Even though I played well, I don’t feel like I’d have much to comment about it tonight.
“You ready?”
Noah grabs his bag and slings it over his shoulder as I stand, grabbing mine too.
“Ready to get home.”
“It feels like we’ve been gone for months,” Noah tells me.
“Feels like it,” Marcus agrees as he walks out with us. “I hate the long road stretches.”
“I just want to sleep in my own bed,” I whine. “I hate road hotel rooms.”
“Do you think Boston knows where we stay and changes out the mattresses to make them the worst in the entire world?” Dax jogs up to us as the cold night air greets us as we head outside.
“Wouldn’t put it past ’em.” Noah nods in thanks to the security guy as fans are lining up around the barricades.
A few Nashville fans are in attendance as guys sign autographs for them. The downside? Drunk Boston fans are also lining up to sling insults our way.
“Too bad you couldn’t pull off the win. The Knights suck!” someone throws out. “Bet you wish you were still playing for Colorado, Fields!”
“What a dick,” I mutter under my breath as I give a Sharpie back to someone after signing their jersey.
“Just ignore them,” Noah whispers to me.
“Aww. Crying to your boyfriend? I don’t think he can make this feel better for you.”
“Nice one, bro.”
I stop dead in my tracks and turn toward the voices.
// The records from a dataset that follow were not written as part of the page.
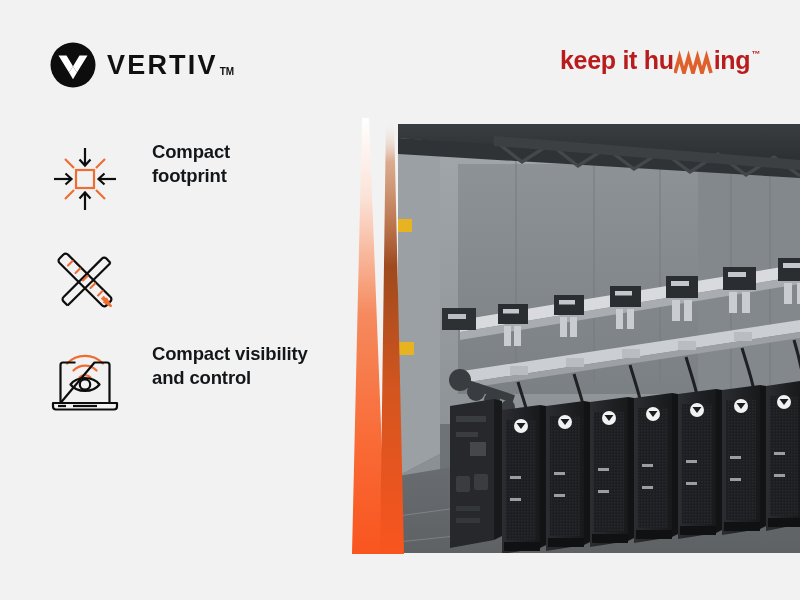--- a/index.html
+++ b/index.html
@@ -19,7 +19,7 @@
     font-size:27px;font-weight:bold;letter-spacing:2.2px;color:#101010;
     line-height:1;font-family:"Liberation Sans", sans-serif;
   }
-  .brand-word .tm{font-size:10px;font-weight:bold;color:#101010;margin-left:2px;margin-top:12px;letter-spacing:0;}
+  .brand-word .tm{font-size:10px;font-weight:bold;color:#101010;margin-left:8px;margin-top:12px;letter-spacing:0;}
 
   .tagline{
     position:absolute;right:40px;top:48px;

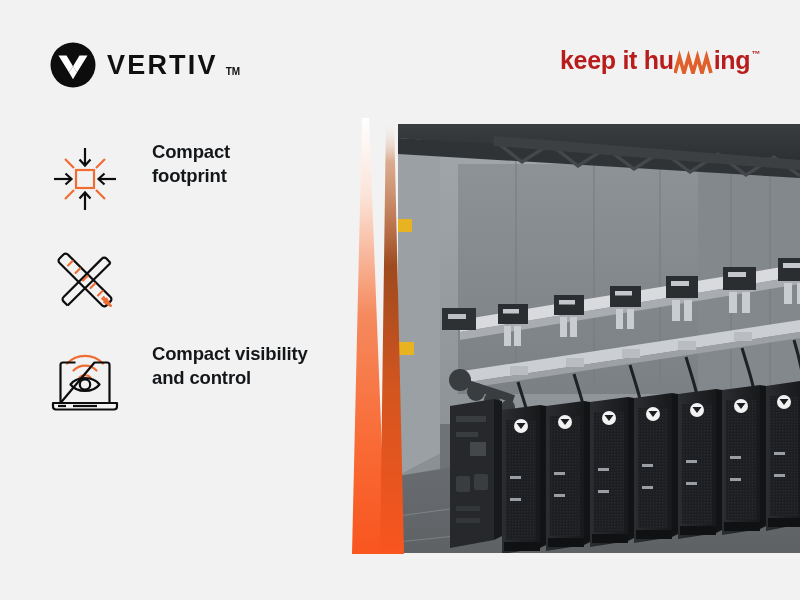--- a/index.html
+++ b/index.html
@@ -33,7 +33,7 @@
 
   
   .features{position:absolute;left:46px;top:140px;width:320px;}
-  .feature{display:flex;align-items:flex-start;height:101px;}
+  .feature{display:flex;align-items:flex-end;height:101px;}
   .feature-icon{width:78px;height:78px;flex:0 0 78px;display:flex;align-items:center;justify-content:center;}
   .feature-icon svg{display:block;}
   .feature-label{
The men, looking to be in their late fifties based on their appearance, are high-fiving one another.
“Keep walking. They’re just being dickheads.”
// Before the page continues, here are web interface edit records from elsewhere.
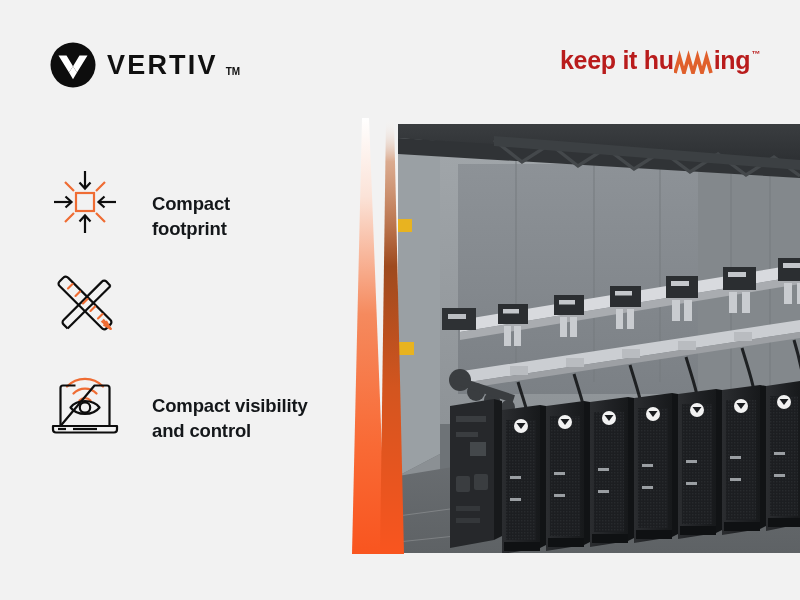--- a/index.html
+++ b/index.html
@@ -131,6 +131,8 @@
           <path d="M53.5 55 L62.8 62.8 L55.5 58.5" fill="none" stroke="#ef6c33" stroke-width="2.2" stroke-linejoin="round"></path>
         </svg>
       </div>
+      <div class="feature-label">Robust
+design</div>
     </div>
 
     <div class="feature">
Jasper pushes me forward, but the gut feeling that sinks in my stomach is a hard one to swallow.
I move toward the bus in a fog. Listening to their words on repeat.
Crying to your boyfriend?
Honestly? I have no idea what Noah and I are to each other. It feels like more than just a friends-with-benefits situation. If this thing were to end tomorrow, I don’t know if I’d want to be with anyone but Noah.
But does that mean I’m ready to be out to the world? Based on that guy’s comments, I don’t know if I could take it. One well-timed insult has my head spinning.
“You know they didn’t mean anything by that, right?” Noah tells me as he takes his seat next to me on the bus.
“Right.”
They might not have meant anything by it, but it feels like something to me. I’m sure Noah has heard it all before. It doesn’t make it okay.
Noah pats my leg as the bus pulls out of the arena and heads toward the airport. Pulling out my headphones, I pop them into my ears and crank a noisy playlist.
I need to get lost in something other than my thoughts. I’m not quite sure how to handle what that guy said.
If Noah and I were together for real, the comments would be even worse than that. Is that something I’m ready for? Is that something I can handle?
I don’t know if I’m at that point yet. Does that mean this thing with Noah has to end? I’m not sure if I’m ready for that either.
Fuck me. I have no idea what I’m ready for, and it’s all because of one drunk-ass fan.